Example: Back to our prior scenario, eliminating the duration between 1st failure and 1st alert resulted in 3 incidents lasting 75-minutes, 255-minutes, and 147-minutes. For each, the troubleshooting phase lasted 30-minutes, 120-minutes, and 60-minutes, respectively.
Calculation: (((75–30)+(255–120)+(147–60)) / 3)
Mean Time To Repair: 1h29m
Mean Time to Resolve
Mean Time To Resolve is the only MTTR discussed in this article that tracks the post-incident work necessary to help avoid a similar issue from occurring again in the future. While fixing the issue at hand should be the number one objective in order to get your customers back up and running, spending the necessary amount of time to mitigate that issue from likely happening again helps to improve overall customer sentiment regarding your company and the service you provide your customers. For that reason, Mean Time To Resolve can be an excellent incident metric to build your baseline on. Note that the process of capturing the duration for post-incident work can vary between organizations based on business hours. For example, completely different durations can be calculated for teams that only work Monday thru Friday, teams that run skeleton crews over the weekend, and teams that have around-the-clock coverage.
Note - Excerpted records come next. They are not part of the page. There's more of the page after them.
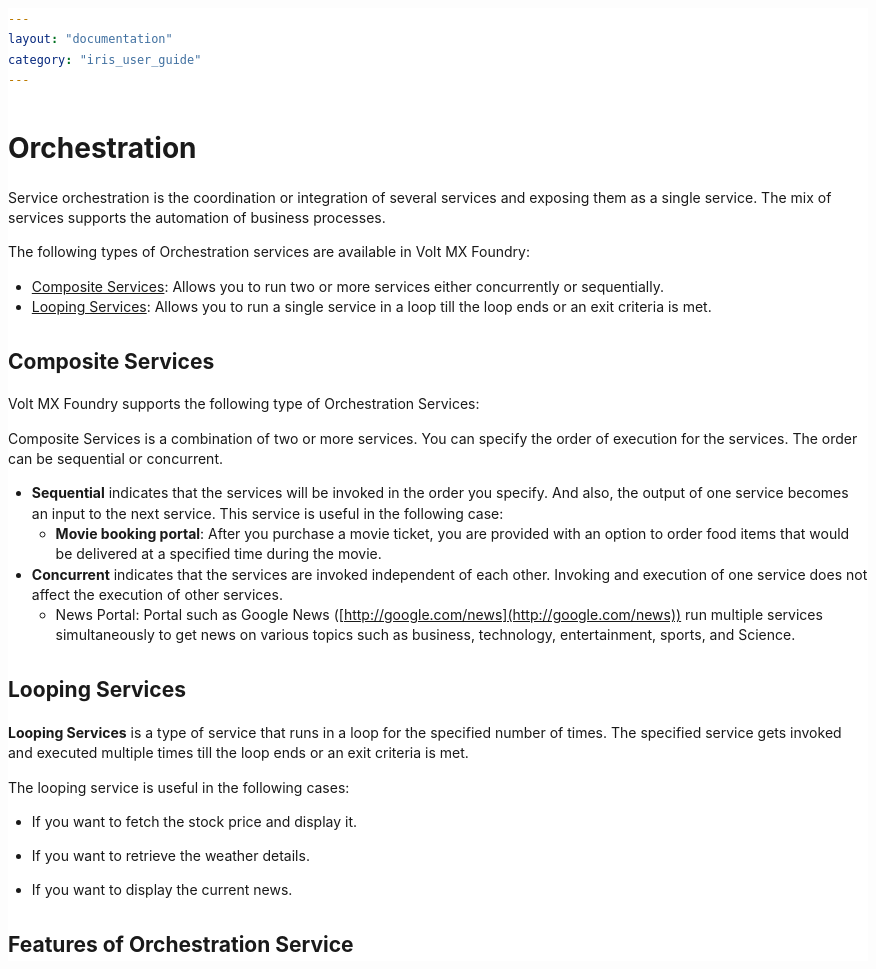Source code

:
 ```yaml
---
layout: "documentation"
category: "iris_user_guide"
---
```

                          


Orchestration
=============

Service orchestration is the coordination or integration of several services and exposing them as a single service. The mix of services supports the automation of business processes.

The following types of Orchestration services are available in Volt MX Foundry:

*   [Composite Services](#composite-services): Allows you to run two or more services either concurrently or sequentially.
*   [Looping Services](#looping-services): Allows you to run a single service in a loop till the loop ends or an exit criteria is met.

Composite Services
------------------

Volt MX  Foundry supports the following type of Orchestration Services:

Composite Services is a combination of two or more services. You can specify the order of execution for the services. The order can be sequential or concurrent.

*   **Sequential** indicates that the services will be invoked in the order you specify. And also, the output of one service becomes an input to the next service. This service is useful in the following case:
    *   **Movie booking portal**: After you purchase a movie ticket, you are provided with an option to order food items that would be delivered at a specified time during the movie.
*   **Concurrent** indicates that the services are invoked independent of each other. Invoking and execution of one service does not affect the execution of other services.
    *   News Portal: Portal such as Google News ([http://google.com/news](http://google.com/news)) run multiple services simultaneously to get news on various topics such as business, technology, entertainment, sports, and Science.
        

Looping Services
----------------

**Looping Services** is a type of service that runs in a loop for the specified number of times. The specified service gets invoked and executed multiple times till the loop ends or an exit criteria is met.

The looping service is useful in the following cases:

*   If you want to fetch the stock price and display it.
    
*   If you want to retrieve the weather details.
    
*   If you want to display the current news.
    

Features of Orchestration Service
---------------------------------
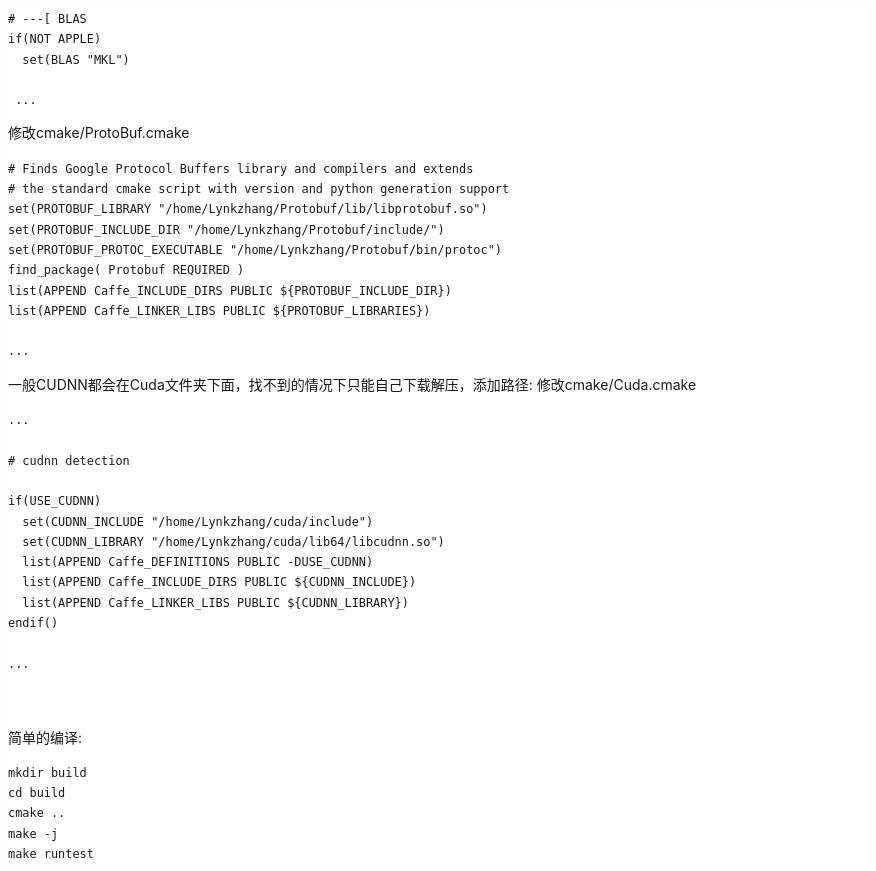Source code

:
 ```
# ---[ BLAS
if(NOT APPLE)
  set(BLAS "MKL")

 ...

```

修改cmake/ProtoBuf.cmake

```
# Finds Google Protocol Buffers library and compilers and extends
# the standard cmake script with version and python generation support
set(PROTOBUF_LIBRARY "/home/Lynkzhang/Protobuf/lib/libprotobuf.so")
set(PROTOBUF_INCLUDE_DIR "/home/Lynkzhang/Protobuf/include/")
set(PROTOBUF_PROTOC_EXECUTABLE "/home/Lynkzhang/Protobuf/bin/protoc")
find_package( Protobuf REQUIRED )
list(APPEND Caffe_INCLUDE_DIRS PUBLIC ${PROTOBUF_INCLUDE_DIR})
list(APPEND Caffe_LINKER_LIBS PUBLIC ${PROTOBUF_LIBRARIES})

...

```


一般CUDNN都会在Cuda文件夹下面，找不到的情况下只能自己下载解压，添加路径:
修改cmake/Cuda.cmake

```
...

# cudnn detection

if(USE_CUDNN)
  set(CUDNN_INCLUDE "/home/Lynkzhang/cuda/include")
  set(CUDNN_LIBRARY "/home/Lynkzhang/cuda/lib64/libcudnn.so")
  list(APPEND Caffe_DEFINITIONS PUBLIC -DUSE_CUDNN)
  list(APPEND Caffe_INCLUDE_DIRS PUBLIC ${CUDNN_INCLUDE})
  list(APPEND Caffe_LINKER_LIBS PUBLIC ${CUDNN_LIBRARY})
endif()

...



```


简单的编译:
```
mkdir build
cd build
cmake ..
make -j
make runtest
```
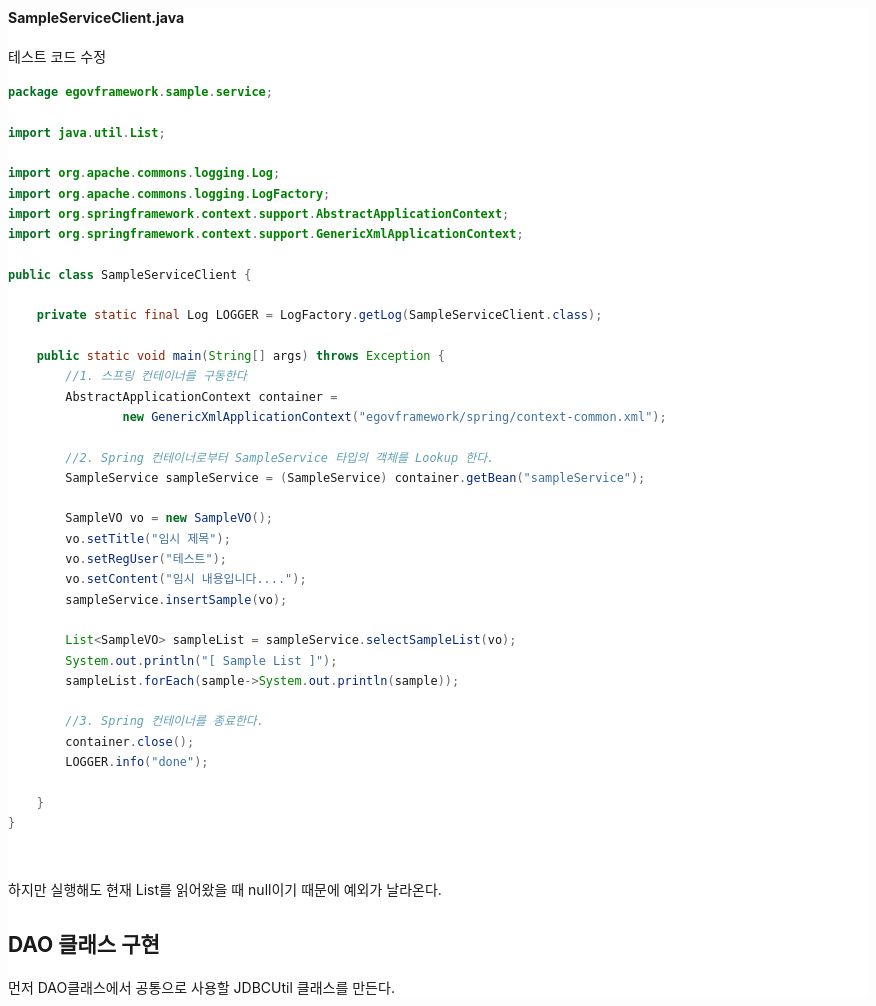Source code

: 

#### SampleServiceClient.java 
테스트 코드 수정
<br>

```java
package egovframework.sample.service;

import java.util.List;

import org.apache.commons.logging.Log;
import org.apache.commons.logging.LogFactory;
import org.springframework.context.support.AbstractApplicationContext;
import org.springframework.context.support.GenericXmlApplicationContext;

public class SampleServiceClient {
	
	private static final Log LOGGER = LogFactory.getLog(SampleServiceClient.class);
	
	public static void main(String[] args) throws Exception {
		//1. 스프링 컨테이너를 구동한다
		AbstractApplicationContext container =  
				new GenericXmlApplicationContext("egovframework/spring/context-common.xml");
		
		//2. Spring 컨테이너로부터 SampleService 타입의 객체를 Lookup 한다.
		SampleService sampleService = (SampleService) container.getBean("sampleService");
		
		SampleVO vo = new SampleVO();
		vo.setTitle("임시 제목");
		vo.setRegUser("테스트");
		vo.setContent("임시 내용입니다....");
		sampleService.insertSample(vo);
		
		List<SampleVO> sampleList = sampleService.selectSampleList(vo);
		System.out.println("[ Sample List ]");
		sampleList.forEach(sample->System.out.println(sample));
		
		//3. Spring 컨테이너를 종료한다.
		container.close();
		LOGGER.info("done");
		
	}
}
```
<br>

하지만 실행해도 현재 List를 읽어왔을 때 null이기 때문에 예외가 날라온다.


## DAO 클래스 구현

먼저 DAO클래스에서 공통으로 사용할 JDBCUtil 클래스를 만든다.
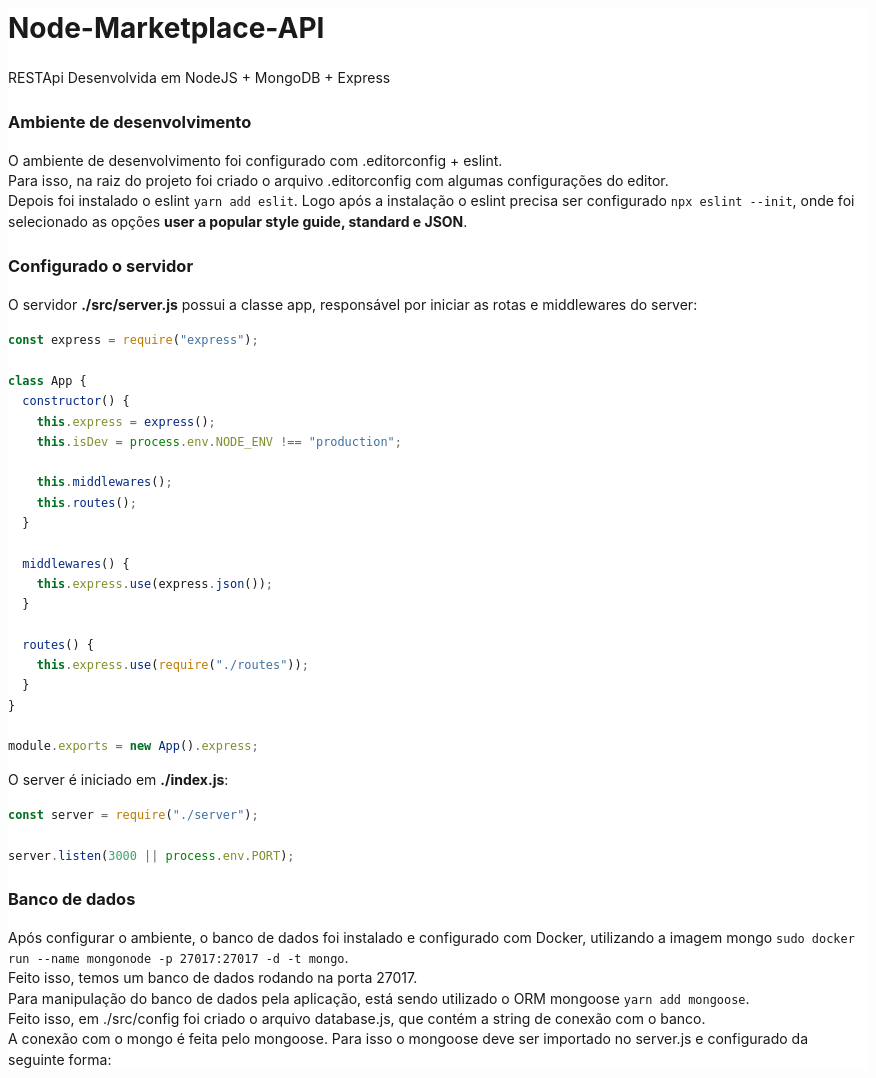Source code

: # Node-Marketplace-API

RESTApi Desenvolvida em NodeJS + MongoDB + Express

### Ambiente de desenvolvimento

O ambiente de desenvolvimento foi configurado com .editorconfig + eslint.<br>
Para isso, na raiz do projeto foi criado o arquivo .editorconfig com algumas configurações do editor. <br>
Depois foi instalado o eslint `yarn add eslit`. Logo após a instalação o eslint precisa ser configurado `npx eslint --init`, onde foi selecionado as opções <b>user a popular style guide, standard e JSON</b>.

### Configurado o servidor

O servidor <b>./src/server.js</b> possui a classe app, responsável por iniciar as rotas e middlewares do server:

```javascript
const express = require("express");

class App {
  constructor() {
    this.express = express();
    this.isDev = process.env.NODE_ENV !== "production";

    this.middlewares();
    this.routes();
  }

  middlewares() {
    this.express.use(express.json());
  }

  routes() {
    this.express.use(require("./routes"));
  }
}

module.exports = new App().express;
```

O server é iniciado em <b>./index.js</b>:

```javascript
const server = require("./server");

server.listen(3000 || process.env.PORT);
```

### Banco de dados

Após configurar o ambiente, o banco de dados foi instalado e configurado com Docker, utilizando a imagem mongo `sudo docker run --name mongonode -p 27017:27017 -d -t mongo`. <br>
Feito isso, temos um banco de dados rodando na porta 27017. <br>
Para manipulação do banco de dados pela aplicação, está sendo utilizado o ORM mongoose `yarn add mongoose`. <br>
Feito isso, em ./src/config foi criado o arquivo database.js, que contém a string de conexão com o banco. <br>
A conexão com o mongo é feita pelo mongoose. Para isso o mongoose deve ser importado no server.js e configurado da seguinte forma:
Example: Our original scenario included 3 incidents of 120-minutes, 300-minutes, and 192-minutes. Let’s assume that each incident included 60-minutes, 30-minutes, and 90-minutes of post-incident work, respectively.
Calculation: (((120+60)+(300+30)+(192+90)) / 3)
Mean Time To Resolve: 4h24m
Challenging Your MTTR Baseline
If you’ve selected the MTTR metric best suited for your organization and created a performance baseline, then it’s time to start addressing any problem areas you’ve identified in your incident response process. The following are just a few examples you could consider:
- Add recap sessions into the on-call rotation changeover to better inform teams about past or potential issues;
- Consolidate tools and solutions that are utilized to troubleshoot incidents in order to reduce context switching;
- Incorporate automation workflows early in the process in order to reduce human error and more quickly identify potential root causes;
- Introduce Incident Commanders and Scribes so on-call members can focus on diagnosing the issue(s) at hand;
- Create a shadow on-call rotation for a 2nd level of support during peak business hours.
If you feel like you’re hitting a wall when attempting to identify potential improvements to make, then learn how we believe teams should embrace change in production to improve MTTR.
After you’ve allowed some time for your improvements to be tested, then generate your post-change MTTR baseline and compare it to your pre-change baseline. This should help you to determine whether your changes are actually improving the incident response process.
While MTTR is the most popular starting point for evaluating Incident Management metrics, there are others you should consider baselining as well. In an upcoming article, I’ll cover some of these additional Incident Management metrics you should consider, and identify areas for improvement you can focus on.